*DOCUMENT SECTION*
--- START ---

Advertising investments require good planning, implementation and success monitoring. In contrast to conventional media, digital media provide as early as the planning stage possibilities for testing valid simulations for investment success, for making readjustments during the campaign by way of the key performance indicators (KPI) and for conducting success monitoring through to the point of sale during the follow-up.
Target definition comes first
In online marketing companies can work with fairly accurate measured values if they want to check the performance of their campaigns or the structure and content of their website or the online shop. In contrast to conventional media, digital media offer a large number of measuring points and variables to control the performance of content, actions or advertising campaigns and to assess their success. Of course, this only works if goals and adequate measuring methods and key performance indicators (KPIs) have been defined in advance.
Depending on whether, for instance, the sales are to be increased or the brand profile is to be enhanced with a campaign different KPIs will be used accordingly. The same applies with regard to the nature of the content to be presented to the target group. A content marketing campaign intended to attract the target group with informative, advisory and entertaining content to convince them of your own company, its service portfolio or your own brand, requires a different set of success parameters from display advertising or the social media presentation of a brand.
In addition there are a large number of KPIs available for evaluating online activities and they only differ in certain nuances. Marketing investments only achieve optimum added value here with the correct metrics. As a first step, however, it is sufficient to know the most important success parameters.
Page impressions and ad impressions
Page impressions measure how many users have called up a page. But you can’t see whether an individual user has clicked a page a number of times. The variant ad impressions relates to an advertisement and it counts how many page visitors were supplied with the ad. For banner or display advertisements, ad impression is a good initial guide for measuring success.

--- END ---

*THE DATA*
--- START ---

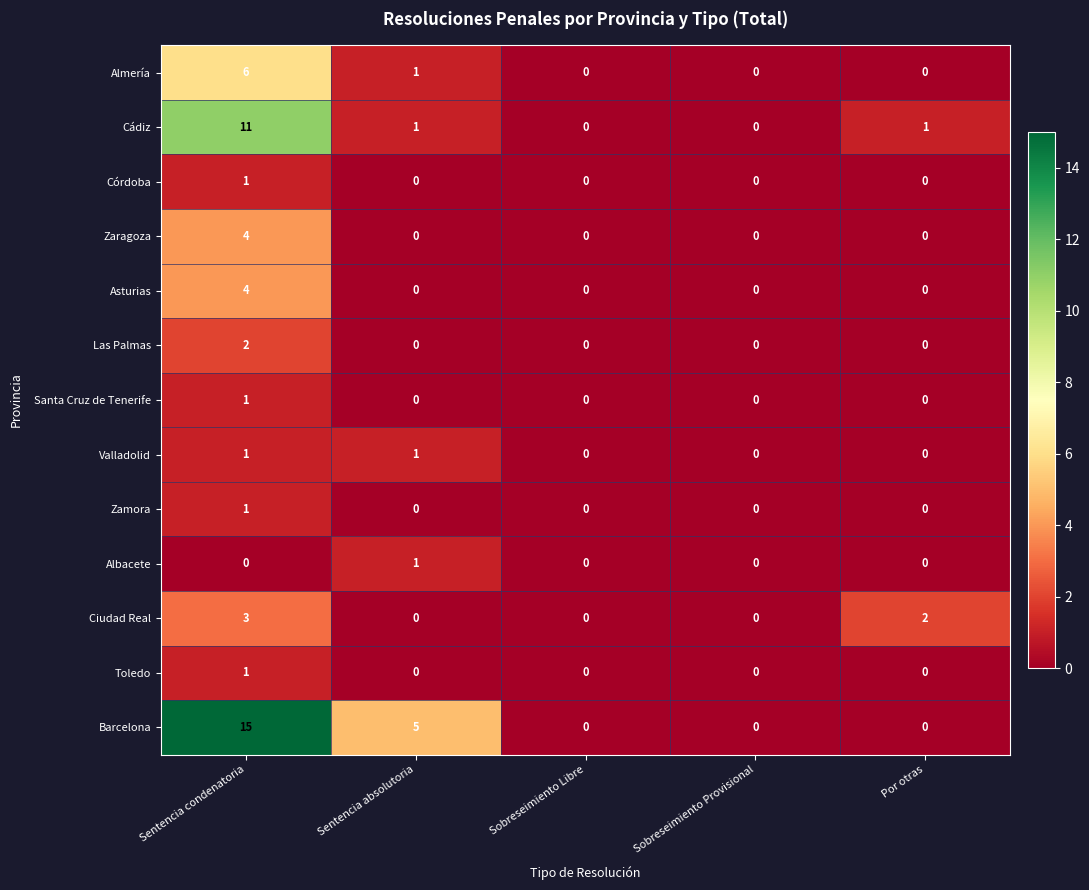

Which label corresponds to the largest value in the chart?

Sentencia condenatoria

--- END ---

*WORK REQUEST 1*
Name the possibilities that, according to the text on measuring online marketing success, digital media provide in contrast to conventional media.
*WORK REQUEST 2*
Continue the text on measuring online marketing success.

*RESPONSE 1*
- Testing valid simulations for investment success as early as the planning stage
- Making readjustments during the campaign by way of the key performance indicators (KPI)
- Conducting success monitoring through to the point of sale during the follow-up

*RESPONSE 2*
This traces what the ad impressions achieve, but more precisely this time. This parameter reveals how many users have actually clicked an ad or a link where such a call-to-action element has been integrated. The bigger the number the more successful the call to action.
This is one of the harder figures. The conversion rate stands for the proportion of page visitors who have performed a certain action. This may be a registration for the Newsletter, participation in a competition or the purchase of a product in the online shop.
In content marketing in particular those responsible for the budget should keep an eye on the dwell time. From this they can conclude how long a user has stayed on a website, in other words how long he has taken to read or look at the content. It is also applies here that the longer the user stays, the more interesting he finds the content.
The bounce rate counts the less gratifying user actions: ultimately it shows the proportion of individuals who have broken off their purchase again in the online shop. A metric with the same name is also used in email marketing. In this case it indicates how many mails have failed to reach the addressees.
For social media in particular this rate is a reliable source for showing how well the content goes down with the user. It can be used to conclude whether the user has interacted with the page, for instance in the form of comments, posts, etc. A “like” alone takes no time to click and says nothing about whether an individual has also occupied himself with the page’s content. As a rate it stands for the proportion of those who have interacted with a page or campaign, in contrast to those who show no kind of interaction.
Analytical tools for the proper control of online marketing
This gives an initial insight into the world of the most important online KPIs. Unfortunately it does not give an informative number. But if you have the above figure in your sights you’re already on the right course. Knowing the KPIs alone is of course not enough. You also have to measure them. Only then can you assess and analyse results and adjust and control measures and campaigns accordingly. You will find an overview of and instructions concerning the most common measuring tools in online marketing in the next article, which will appear shortly.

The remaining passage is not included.